Siamo davvero arrivati a Lisbona e ho il cuore che mi batte per l'emozione. 
  
Dal giornale di bordo:

Tutto il vento da nord che stiamo incontrando sta rallentando il nostro cammino in maniera decisa. E’ vero che c’era da aspettarselo, non posso dire che sia una sorpresa. Però abbiamo già perso tanto tempo a causa di questo fatto, la permanenza negli scali è stata spesso prolungata nell’attesa che i venti contrari allentassero la loro presa.
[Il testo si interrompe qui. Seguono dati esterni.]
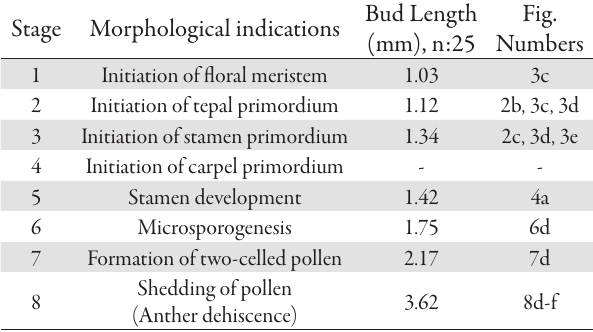
Tab. 1. Morphological indications and respective lengths of floral buds in Laurus nobilis L. at various stages of development Stage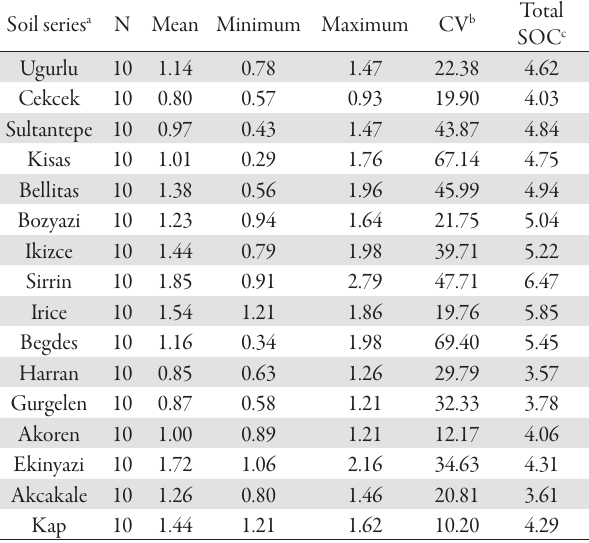
Tab. 4. Carbon amounts of Harran plain soils (kg C m -2 ) Soil series a N Mean Minimum Maximum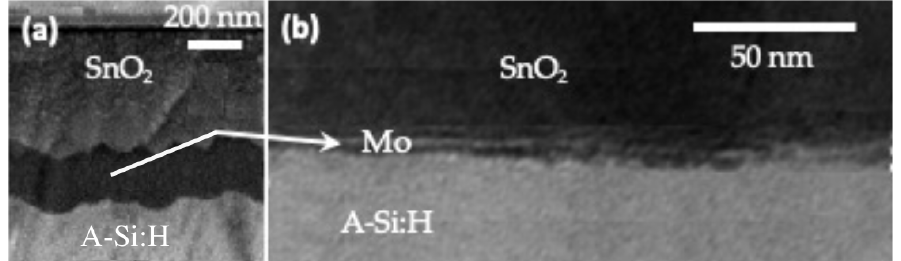
Figure 2. ( a ) Cross-section of a solar cell based on the structure of Figure 1 stack from SEM analysis ( b ) Cross-section of the cell stack from TEM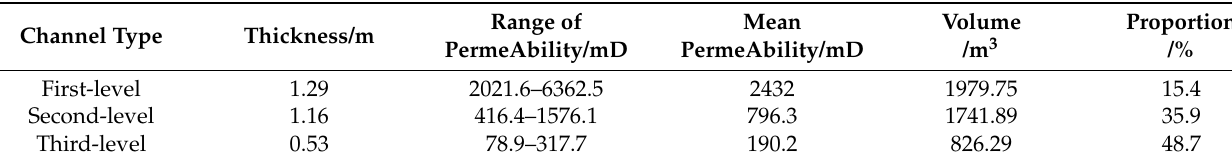
Table 1. Parameters of channels type.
Man mano che i ritardi si accumulano le possibilità di raggiungere le Svalbard si assottigliano. E’ vero che non me l’ha ordinato il medico di arrivare lassù a tutti i costi, ma non posso impedirmi di ripensare alla grande preparazione, alle spese, al lavoro, al tempo dedicato a questo progetto; ai sogni di riuscire a raggiungere la terra da cui partì il dirigibile Italia di Umberto Nobile. Non mi sono mai nascosto le difficoltà ma gli sviluppi del viaggio, dalla mia partenza disastrosa di novembre alle contrarietà e i ritardi dopo la seconda partenza, mostrano una certa ostilità del destino. Bon, debbo farmi una ragione di queste cose e valorizzare quello che di buono sta venendo da questo viaggio. Forse in queste condizioni non posso chiedere di più.